Community colleges work with industries to create seamless degree-to-work experiences. The AACC Pathways Project involves 43 institutions in 17 states to further this effort. The AACC Community College Finder features a map of community colleges by state and can be searched by location, keyword, type of city, and/or institution type.

What You May Not Know About Community College

  • Community colleges often require a minimum math and English ACT or SAT score for placement
  • Remedial classes cost money and yield no college credit. Avoid them by preparing for and securing a solid ACT or SAT score—or a solid score on the community college’s placement test.
  • Many students struggle in community college due to poor math and study skills. These are significant reasons for high community college dropout rates.
  • Remember, not all community college class credits are accepted by four-year colleges.
  • Many community colleges have specific agreements with nearby four-year colleges.
  • Most four-year universities have very few transfer scholarships. 
  • Some students are dual-enrolled in both a community college and a four-year university. 
  • High school summers are a great time to take community college classes. 
  • Also, community colleges have residency rates and requirements. 

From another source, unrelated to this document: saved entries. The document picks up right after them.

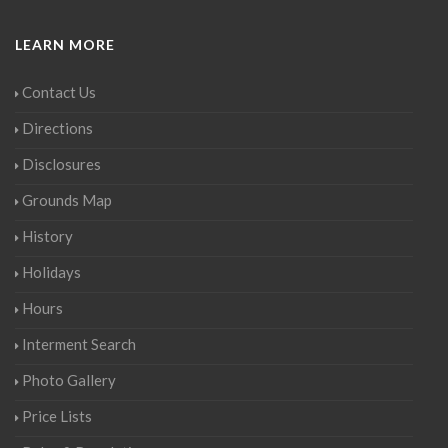
LEARN MORE
Contact Us
Directions
Disclosures
Grounds Map
History
Holidays
Hours
Interment Search
Photo Gallery
Price Lists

If You Attend Community College

  • Begin right after high school graduation before poor summer habits set in
  • Remember, community college is not an extension of high school.
  • Tutoring is available at community colleges. See an advisor and stay on track. 
  • Students are in class for fewer hours than in high school.
  • And, it may be to your advantage to take an additional ACT or SAT before transferring.

If your goal is to enter a four-year university, keep in contact with the institution(s) in which you are interested. Their admission offices will treat you as a prospective student. Thus, they can help ensure you are on track at your community college. Students who start at two-year colleges with plans to transfer to a four-year college (2+2) should take at least 15 credits per semester. Therefore, you can both graduate from a community college and stay on track to graduate in four years.